**To-do item a:**
Retype everything in the passage on equal pay for women in China from "Men and women enjoy" down to "than 2,000 years.", matching every character.

Only when class society no longer exists, all cumbersome labor has been made automatic, and all agriculture has also been mechanized, will it be possible to realize equality between men and women.114

In the same paper an article written by the Hunan Women's Federation referred to the work earlier done by Chairman Hua Kuo-feng to promote the cause of giving women equal pay with men.'

115

In the new constitution adopted in 1978 by the People's Republic of China it was explicitly stated that:

Men and women enjoy equal pay for equal work.118

In a report on the work of the government, February 1978, Hua kuo-feng in a speech stated that:

All people's communes and production brigades must seriously apply the system of fixed production quotas and calculation of work-points on the basis of work done and must enforce the principle of equal pay for equal work irrespective of sex, 117

The continued insistence that equal pay for equal work must be enforced in the rural people's communes indicates that this principle is not yet universally applied in the Chinese countryside. In perspective, 29 years is probably too short a period to produce a general belief among Chinese that women are the equal of men, when ideas to the contrary have dominated China for more than 2,000 years.

**To-do item b:**
Filter the entries, copying each line that includes the string "portion".

(Chart-based quiz entries)
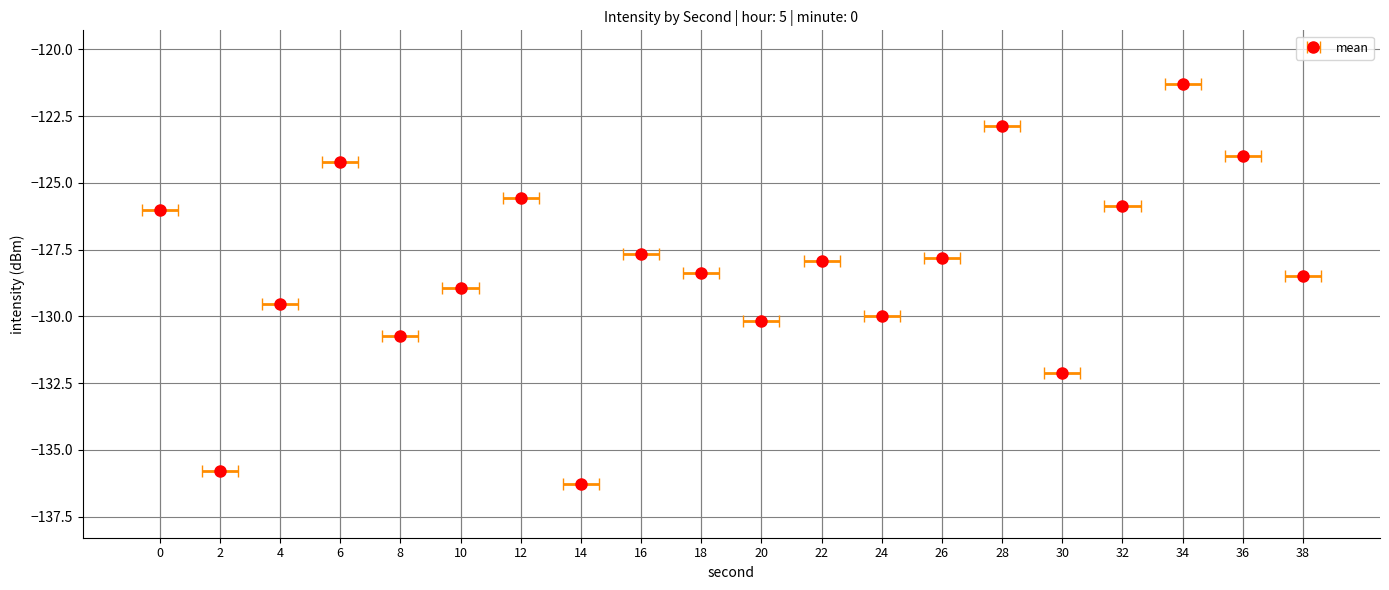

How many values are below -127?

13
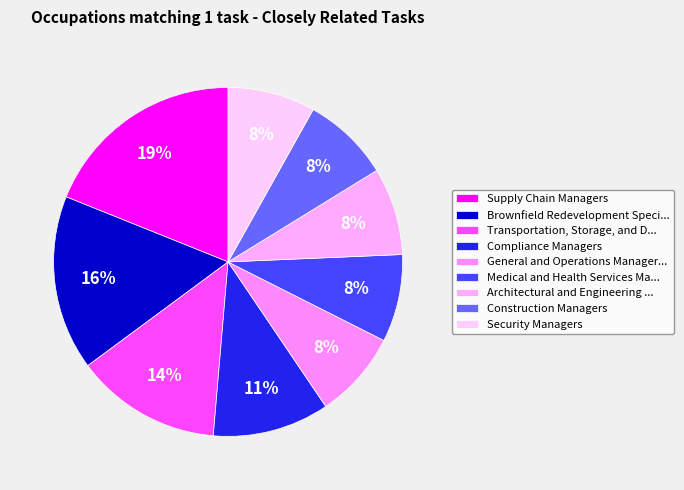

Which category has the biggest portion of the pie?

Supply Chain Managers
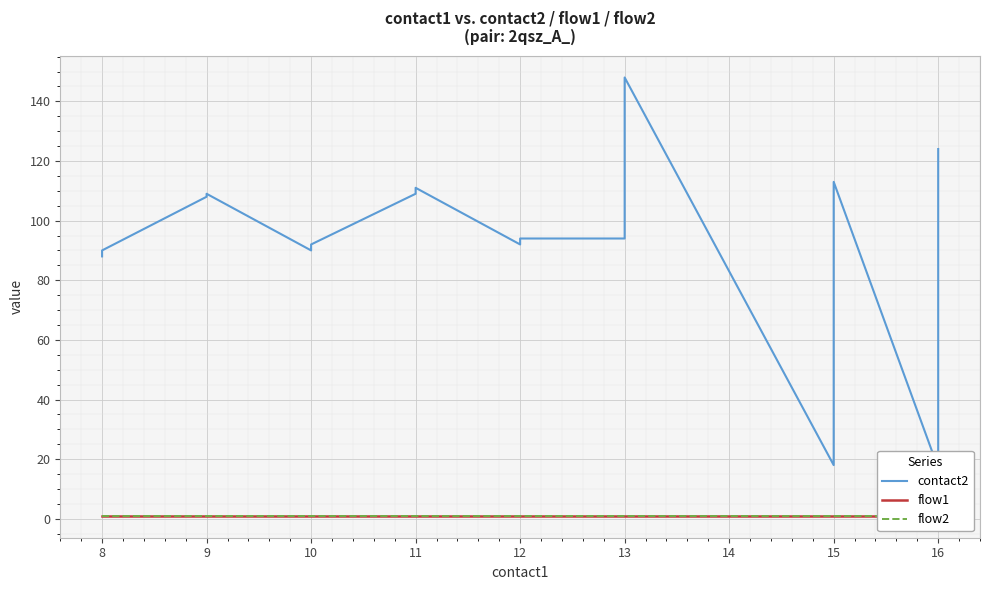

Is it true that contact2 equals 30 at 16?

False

**Exercise response a:**
Men and women enjoy equal pay for equal work.118

In a report on the work of the government, February 1978, Hua kuo-feng in a speech stated that:

All people's communes and production brigades must seriously apply the system of fixed production quotas and calculation of work-points on the basis of work done and must enforce the principle of equal pay for equal work irrespective of sex, 117

The continued insistence that equal pay for equal work must be enforced in the rural people's communes indicates that this principle is not yet universally applied in the Chinese countryside. In perspective, 29 years is probably too short a period to produce a general belief among Chinese that women are the equal of men, when ideas to the contrary have dominated China for more than 2,000 years.

**Exercise response b:**
Which category has the biggest portion of the pie?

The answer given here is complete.